[Rows from a dataset]
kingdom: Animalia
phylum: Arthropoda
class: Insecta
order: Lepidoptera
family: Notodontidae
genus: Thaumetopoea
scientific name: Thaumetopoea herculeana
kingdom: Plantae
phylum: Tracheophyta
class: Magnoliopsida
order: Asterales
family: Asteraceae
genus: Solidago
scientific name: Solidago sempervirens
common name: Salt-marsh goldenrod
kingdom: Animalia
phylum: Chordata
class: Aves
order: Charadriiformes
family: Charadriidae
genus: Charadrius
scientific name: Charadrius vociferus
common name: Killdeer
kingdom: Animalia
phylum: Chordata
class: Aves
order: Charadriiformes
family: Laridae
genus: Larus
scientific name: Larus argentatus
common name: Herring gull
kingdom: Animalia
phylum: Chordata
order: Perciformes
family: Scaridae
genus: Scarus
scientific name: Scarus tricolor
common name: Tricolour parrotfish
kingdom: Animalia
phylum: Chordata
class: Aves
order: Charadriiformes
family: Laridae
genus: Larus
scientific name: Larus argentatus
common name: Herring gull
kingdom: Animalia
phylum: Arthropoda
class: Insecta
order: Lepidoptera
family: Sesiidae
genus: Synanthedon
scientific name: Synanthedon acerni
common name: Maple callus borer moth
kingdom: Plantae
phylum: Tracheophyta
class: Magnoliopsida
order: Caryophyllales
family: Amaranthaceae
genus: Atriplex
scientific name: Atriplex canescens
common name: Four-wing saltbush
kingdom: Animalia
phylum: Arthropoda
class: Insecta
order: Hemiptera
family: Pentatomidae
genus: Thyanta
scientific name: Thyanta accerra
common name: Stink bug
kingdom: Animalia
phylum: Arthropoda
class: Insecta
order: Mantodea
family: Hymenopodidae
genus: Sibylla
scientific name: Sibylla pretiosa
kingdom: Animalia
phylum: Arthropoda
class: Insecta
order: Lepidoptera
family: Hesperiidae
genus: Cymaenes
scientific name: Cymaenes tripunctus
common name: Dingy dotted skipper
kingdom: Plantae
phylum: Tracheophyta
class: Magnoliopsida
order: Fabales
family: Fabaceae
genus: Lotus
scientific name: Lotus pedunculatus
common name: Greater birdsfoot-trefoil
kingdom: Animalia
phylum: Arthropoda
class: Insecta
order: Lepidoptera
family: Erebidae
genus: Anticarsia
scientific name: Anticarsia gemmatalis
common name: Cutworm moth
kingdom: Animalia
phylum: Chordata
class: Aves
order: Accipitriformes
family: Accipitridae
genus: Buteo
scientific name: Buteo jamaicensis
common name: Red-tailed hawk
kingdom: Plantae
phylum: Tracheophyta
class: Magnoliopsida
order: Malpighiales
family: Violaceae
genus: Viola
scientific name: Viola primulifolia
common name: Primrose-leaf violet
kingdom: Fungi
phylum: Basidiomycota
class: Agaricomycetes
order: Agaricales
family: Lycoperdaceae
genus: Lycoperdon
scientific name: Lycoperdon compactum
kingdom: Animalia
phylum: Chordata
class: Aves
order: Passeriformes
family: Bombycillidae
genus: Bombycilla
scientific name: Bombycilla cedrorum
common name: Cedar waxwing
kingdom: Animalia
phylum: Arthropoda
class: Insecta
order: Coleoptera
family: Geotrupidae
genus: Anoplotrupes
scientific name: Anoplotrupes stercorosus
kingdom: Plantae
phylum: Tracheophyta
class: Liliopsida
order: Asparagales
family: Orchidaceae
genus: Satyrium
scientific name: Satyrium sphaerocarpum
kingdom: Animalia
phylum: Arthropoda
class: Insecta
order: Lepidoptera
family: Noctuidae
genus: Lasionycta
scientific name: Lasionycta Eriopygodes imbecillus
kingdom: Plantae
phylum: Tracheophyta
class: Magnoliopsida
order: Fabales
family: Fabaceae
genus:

=== Task statement ===
Can you quote every line of the records above, word for word and in the same order?

=== Answer below ===
kingdom: Animalia
phylum: Arthropoda
class: Insecta
order: Lepidoptera
family: Notodontidae
genus: Thaumetopoea
scientific name: Thaumetopoea herculeana
kingdom: Plantae
phylum: Tracheophyta
class: Magnoliopsida
order: Asterales
family: Asteraceae
genus: Solidago
scientific name: Solidago sempervirens
common name: Salt-marsh goldenrod
kingdom: Animalia
phylum: Chordata
class: Aves
order: Charadriiformes
family: Charadriidae
genus: Charadrius
scientific name: Charadrius vociferus
common name: Killdeer
kingdom: Animalia
phylum: Chordata
class: Aves
order: Charadriiformes
family: Laridae
genus: Larus
scientific name: Larus argentatus
common name: Herring gull
kingdom: Animalia
phylum: Chordata
order: Perciformes
family: Scaridae
genus: Scarus
scientific name: Scarus tricolor
common name: Tricolour parrotfish
kingdom: Animalia
phylum: Chordata
class: Aves
order: Charadriiformes
family: Laridae
genus: Larus
scientific name: Larus argentatus
common name: Herring gull
kingdom: Animalia
phylum: Arthropoda
class: Insecta
order: Lepidoptera
family: Sesiidae
genus: Synanthedon
scientific name: Synanthedon acerni
common name: Maple callus borer moth
kingdom: Plantae
phylum: Tracheophyta
class: Magnoliopsida
order: Caryophyllales
family: Amaranthaceae
genus: Atriplex
scientific name: Atriplex canescens
common name: Four-wing saltbush
kingdom: Animalia
phylum: Arthropoda
class: Insecta
order: Hemiptera
family: Pentatomidae
genus: Thyanta
scientific name: Thyanta accerra
common name: Stink bug
kingdom: Animalia
phylum: Arthropoda
class: Insecta
order: Mantodea
family: Hymenopodidae
genus: Sibylla
scientific name: Sibylla pretiosa
kingdom: Animalia
phylum: Arthropoda
class: Insecta
order: Lepidoptera
family: Hesperiidae
genus: Cymaenes
scientific name: Cymaenes tripunctus
common name: Dingy dotted skipper
kingdom: Plantae
phylum: Tracheophyta
class: Magnoliopsida
order: Fabales
family: Fabaceae
genus: Lotus
scientific name: Lotus pedunculatus
common name: Greater birdsfoot-trefoil
kingdom: Animalia
phylum: Arthropoda
class: Insecta
order: Lepidoptera
family: Erebidae
genus: Anticarsia
scientific name: Anticarsia gemmatalis
common name: Cutworm moth
kingdom: Animalia
phylum: Chordata
class: Aves
order: Accipitriformes
family: Accipitridae
genus: Buteo
scientific name: Buteo jamaicensis
common name: Red-tailed hawk
kingdom: Plantae
phylum: Tracheophyta
class: Magnoliopsida
order: Malpighiales
family: Violaceae
genus: Viola
scientific name: Viola primulifolia
common name: Primrose-leaf violet
kingdom: Fungi
phylum: Basidiomycota
class: Agaricomycetes
order: Agaricales
family: Lycoperdaceae
genus: Lycoperdon
scientific name: Lycoperdon compactum
kingdom: Animalia
phylum: Chordata
class: Aves
order: Passeriformes
family: Bombycillidae
genus: Bombycilla
scientific name: Bombycilla cedrorum
common name: Cedar waxwing
kingdom: Animalia
phylum: Arthropoda
class: Insecta
order: Coleoptera
family: Geotrupidae
genus: Anoplotrupes
scientific name: Anoplotrupes stercorosus
kingdom: Plantae
phylum: Tracheophyta
class: Liliopsida
order: Asparagales
family: Orchidaceae
genus: Satyrium
scientific name: Satyrium sphaerocarpum
kingdom: Animalia
phylum: Arthropoda
class: Insecta
order: Lepidoptera
family: Noctuidae
genus: Lasionycta
scientific name: Lasionycta Eriopygodes imbecillus
kingdom: Plantae
phylum: Tracheophyta
class: Magnoliopsida
order: Fabales
family: Fabaceae
genus:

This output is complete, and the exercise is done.